## URL Pattern

Pre-computed target gene data is available at:

```
https://chip-atlas.dbcls.jp/data/{genome}/target/{Protein}.{Distance}.tsv
```

| Parameter | Values | Description |
| --- | --- | --- |
| `genome` | hg38, hg19, mm10, mm9, rn6, dm6, dm3, ce11, ce10, sacCer3 | Genome assembly |
| `Protein` | e.g., TP53, CTCF, MYC | Transcription factor / protein name (case-sensitive) |
| `Distance` | 1, 5, 10 | Distance from TSS in kilobases (±1kb, ±5kb, ±10kb) |

**Example:** `https://chip-atlas.dbcls.jp/data/hg38/target/TP53.5.tsv`

## TSV File Structure (Wide Format)

| Column Position | Header Format | Description |
| --- | --- | --- |
| 1 | `Target_genes` | Gene symbol (one row per target gene) |
| 2 | `{Protein}\|Average` | Mean MACS2 binding score across all experiments |
| 3..N-1 | `{SRX_ID}\|{Cell_Type}` | Per-experiment MACS2 binding scores |
| N (last) | `STRING` | STRING database interaction score |

**Example header:**

```
Target_genes    TP53|Average    SRX21888064|22Rv1   SRX21888065|22Rv1   ... STRING
```

**Key properties:**
- Rows are pre-sorted by Average column (descending) — top targets first
- Values are MACS2 binding scores (0 = no binding, higher = stronger)
- When multiple peaks overlap one gene, highest score is retained
- Column count varies by antigen (TP53 has ~395 columns; others may have <10)
- Row count varies (TP53: ~16K genes; smaller TFs may have <1K)

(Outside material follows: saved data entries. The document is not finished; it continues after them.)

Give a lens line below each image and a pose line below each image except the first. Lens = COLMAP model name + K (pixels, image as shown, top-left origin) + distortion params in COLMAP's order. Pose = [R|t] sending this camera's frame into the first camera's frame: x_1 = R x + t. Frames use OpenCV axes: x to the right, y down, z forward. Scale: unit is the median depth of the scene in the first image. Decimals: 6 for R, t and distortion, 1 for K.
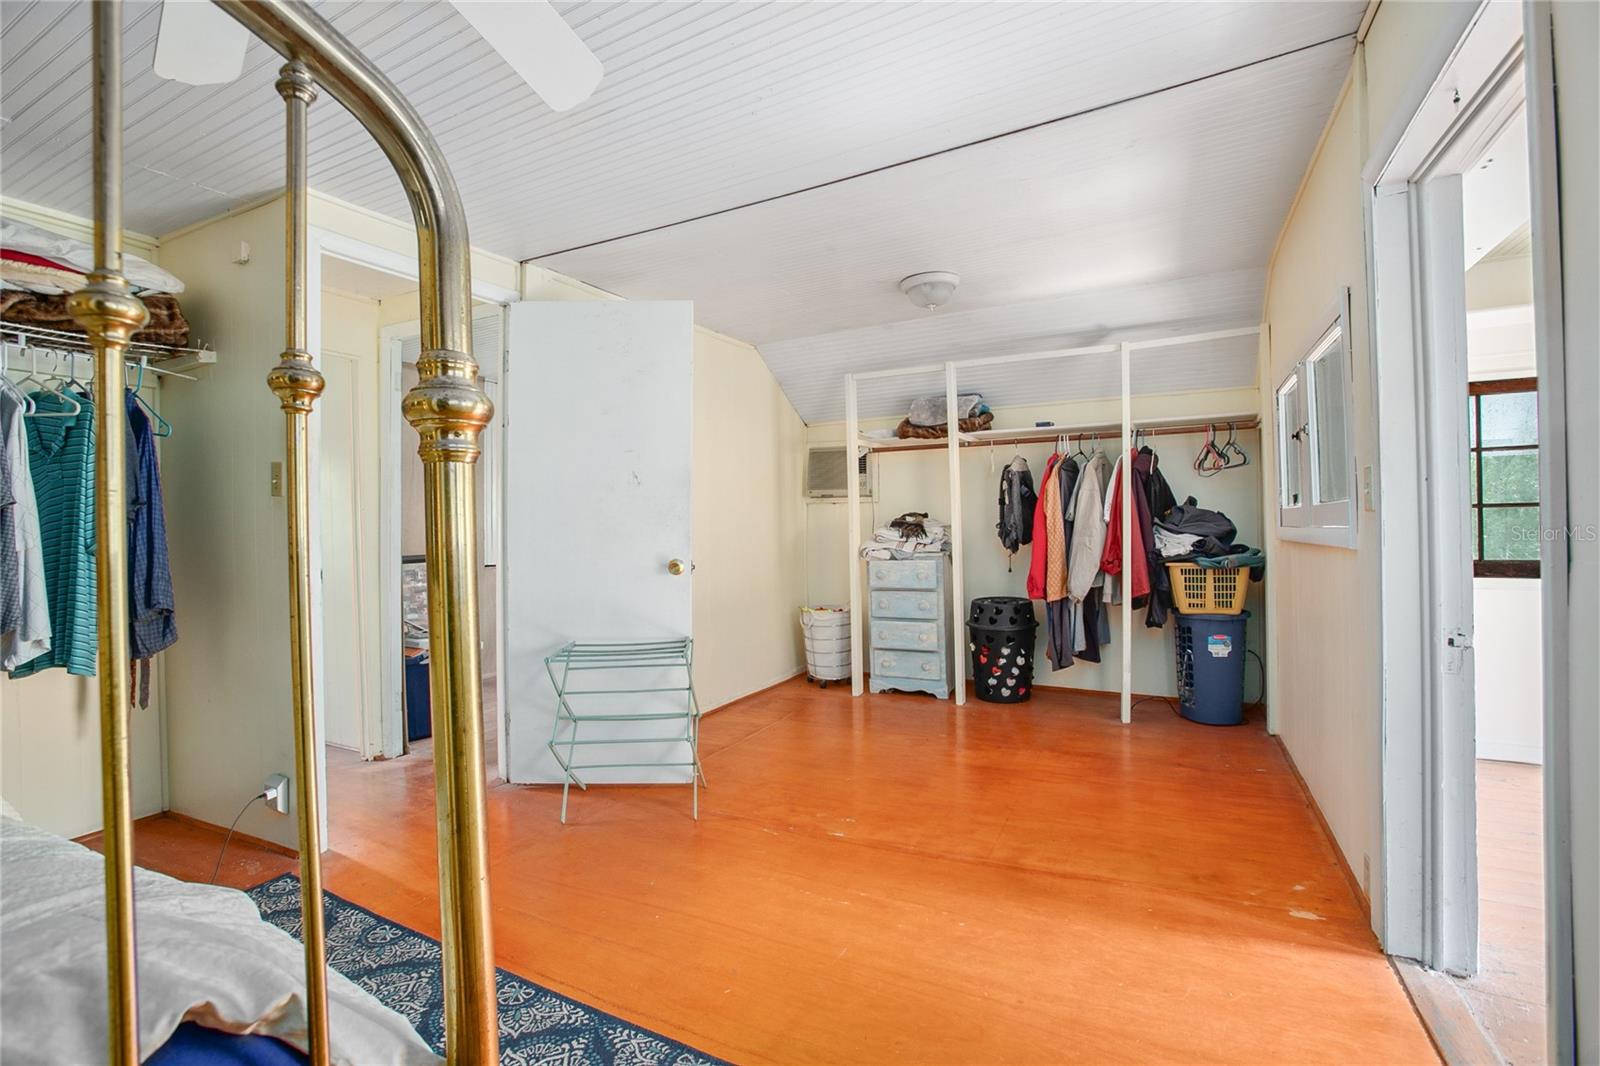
lens RADIAL K [[733.8, 0, 798.3], [0, 733.8, 531.0], [0, 0, 1]] dist [-0.044560, 0.008929]
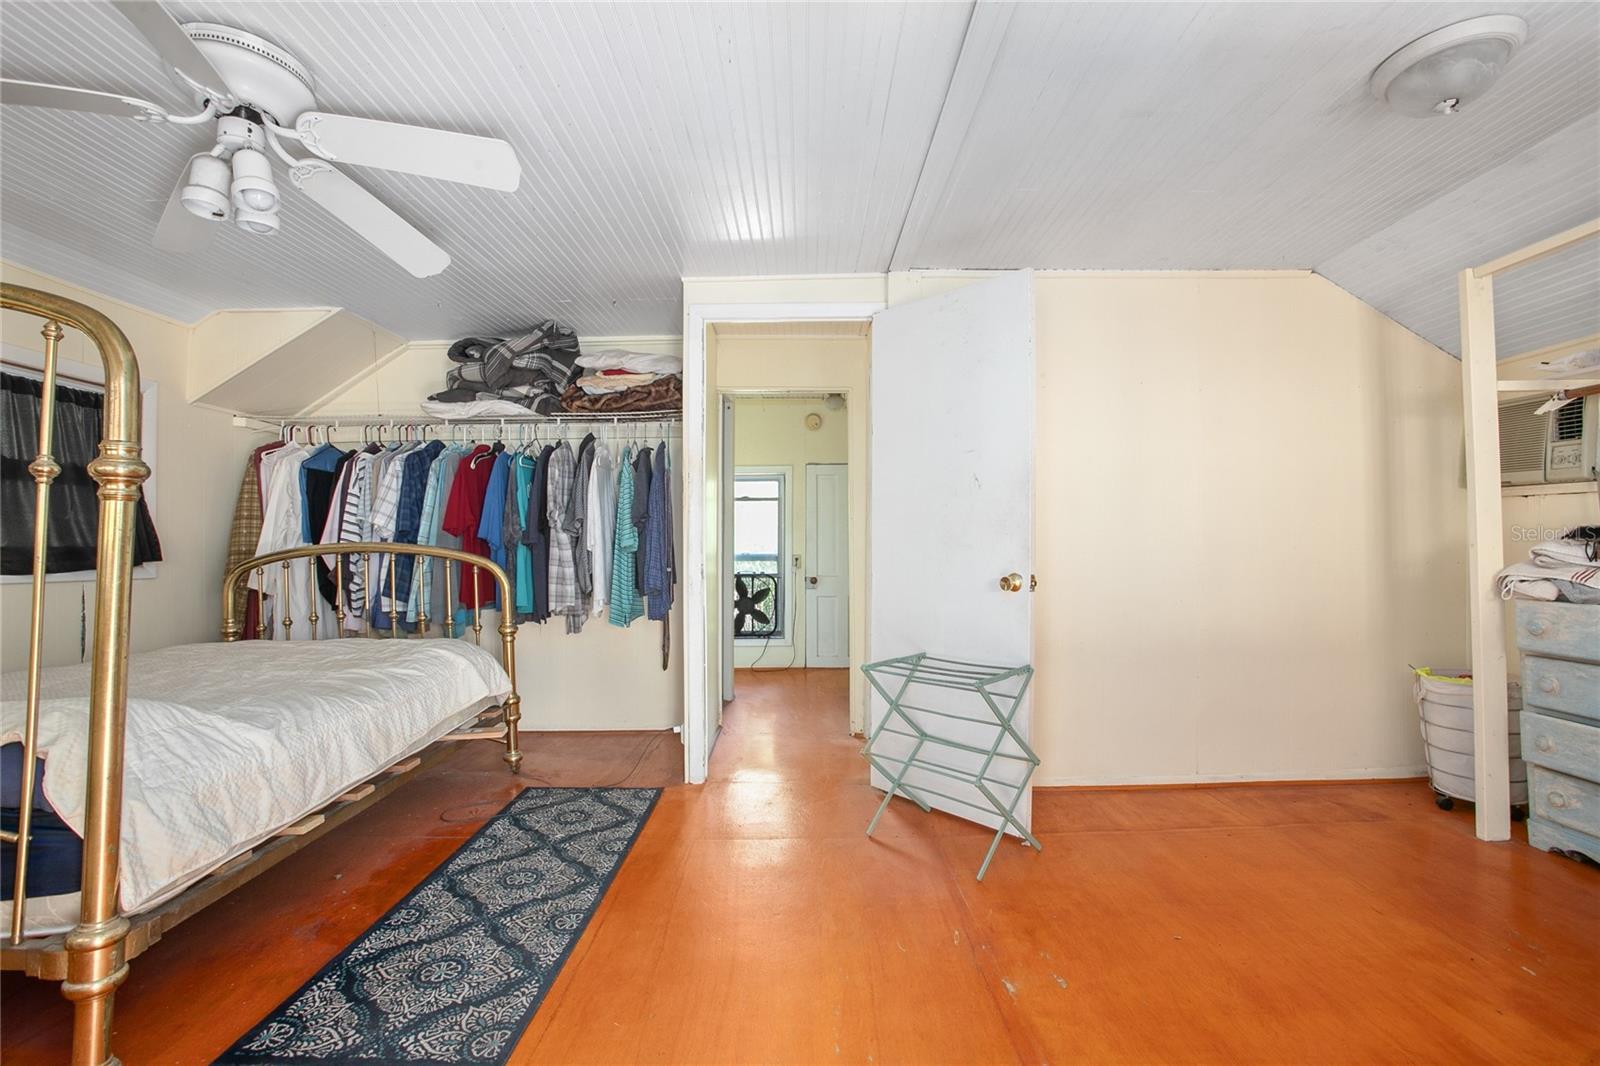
lens RADIAL K [[733.8, 0, 793.9], [0, 733.8, 527.8], [0, 0, 1]] dist [-0.044560, 0.008929]
pose [[0.459387, 0.000637, -0.888236, 0.381065], [-0.009131, 0.999950, -0.004006, -0.007004], [0.888189, 0.009951, 0.459370, 0.343520]]
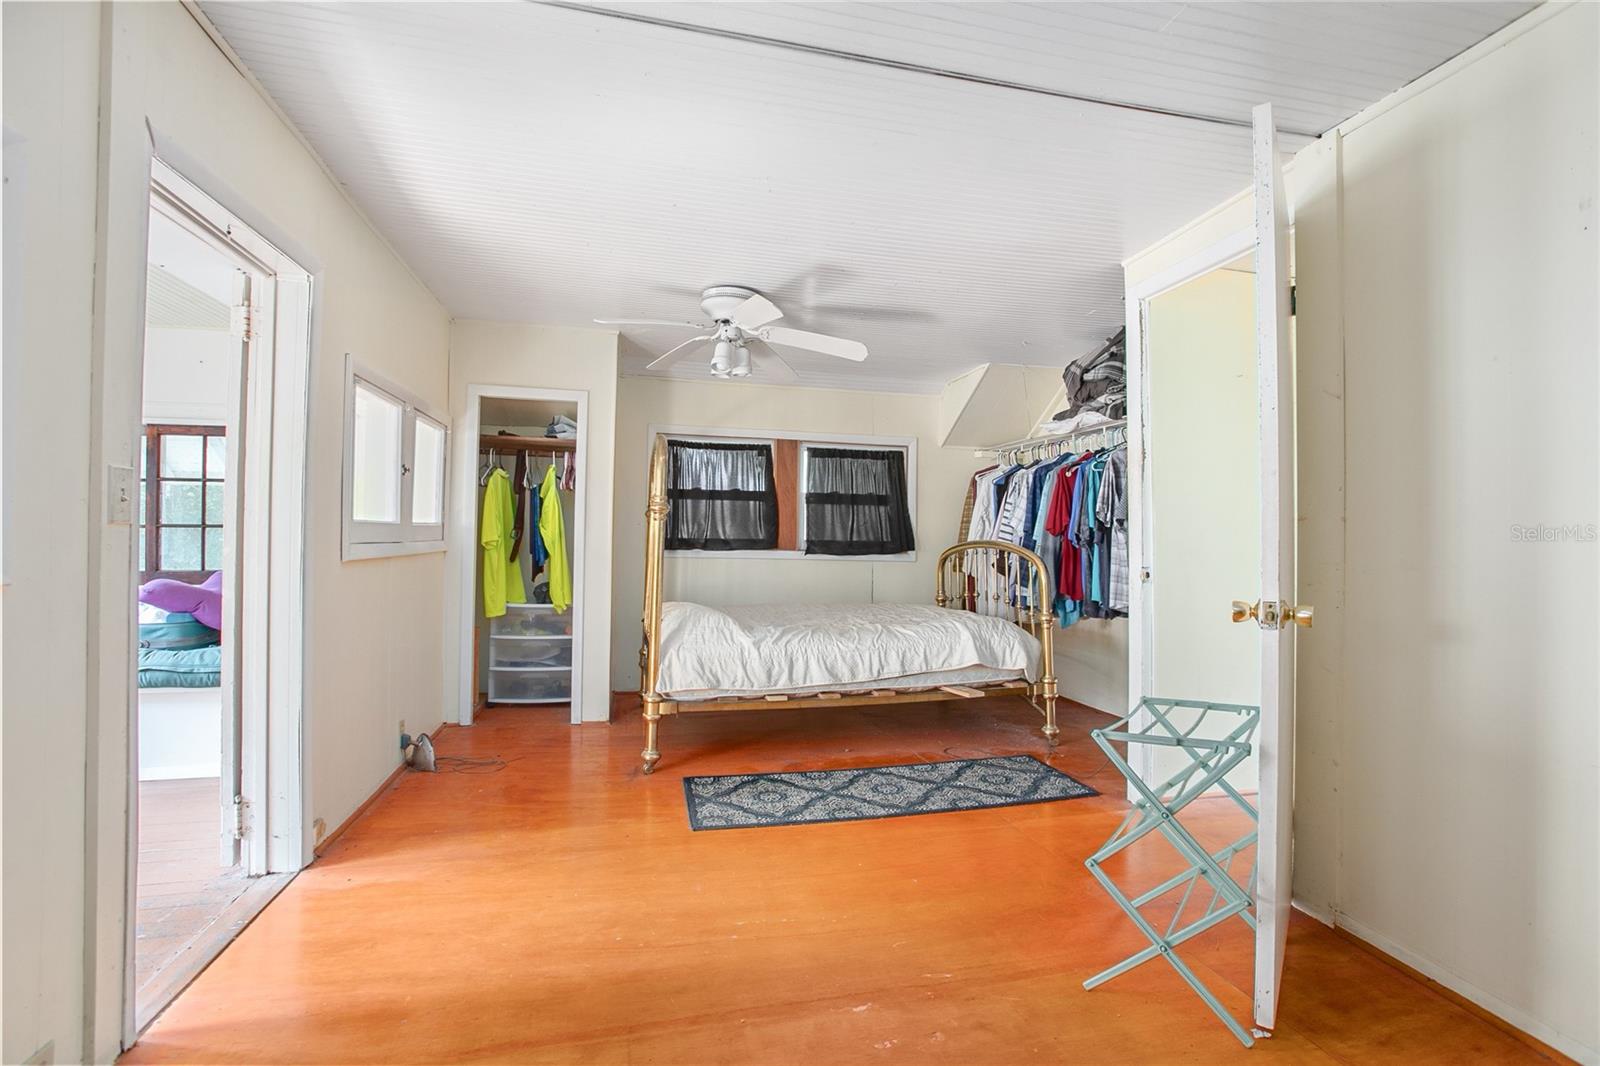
lens RADIAL K [[733.8, 0, 800.4], [0, 733.8, 527.9], [0, 0, 1]] dist [-0.044560, 0.008929]
pose [[-0.757759, 0.007488, -0.652492, 0.353362], [0.004345, 0.999970, 0.006430, -0.016561], [0.652520, 0.002037, -0.757769, 0.992110]]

## Validating Antigen Availability

**HTTP HEAD check:**

```
HEAD https://chip-atlas.dbcls.jp/data/{genome}/target/{Protein}.{Distance}.tsv
```

- **200:** Data available
- **404:** Antigen not found (check case, or protein may not have ChIP-seq data)

**Notes:**
- ~1,753 unique antigens available for hg38 (as of 2025)
- Only non-histone antigens ("TFs and others") — histone marks (H3K4me3 etc.) return 404
- Protein names are case-sensitive (e.g., `TP53` not `tp53`)

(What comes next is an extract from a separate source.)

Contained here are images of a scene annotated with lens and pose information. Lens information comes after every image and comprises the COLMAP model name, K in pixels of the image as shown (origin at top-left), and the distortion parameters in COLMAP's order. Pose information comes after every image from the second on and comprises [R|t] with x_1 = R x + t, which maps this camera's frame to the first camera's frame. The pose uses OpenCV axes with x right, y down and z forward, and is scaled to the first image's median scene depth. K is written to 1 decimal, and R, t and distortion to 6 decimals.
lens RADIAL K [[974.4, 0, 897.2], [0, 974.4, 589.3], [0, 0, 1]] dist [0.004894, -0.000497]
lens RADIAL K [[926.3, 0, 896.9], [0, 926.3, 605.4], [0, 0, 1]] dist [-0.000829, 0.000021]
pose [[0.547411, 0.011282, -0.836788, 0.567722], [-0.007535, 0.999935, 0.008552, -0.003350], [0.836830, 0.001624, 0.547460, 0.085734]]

## Related Files on Server

Each antigen has multiple files:
- `{Protein}.{1,5,10}.tsv` — Target gene data at different distance windows
- `STRING_{Protein}.{1,5,10}.tsv` — STRING-enhanced predictions (separate file)
- `{SRX_ID}.{1,5,10}.tsv` — Individual experiment-level target genes

## Computation Method

Target genes are identified by overlapping transcription start sites (TSSs) with ChIP-seq peak-call intervals using `bedtools window`. Only protein-coding genes from UCSC refFlat files are included. Gene symbols follow official nomenclature (HGNC for human, MGI for mouse, etc.).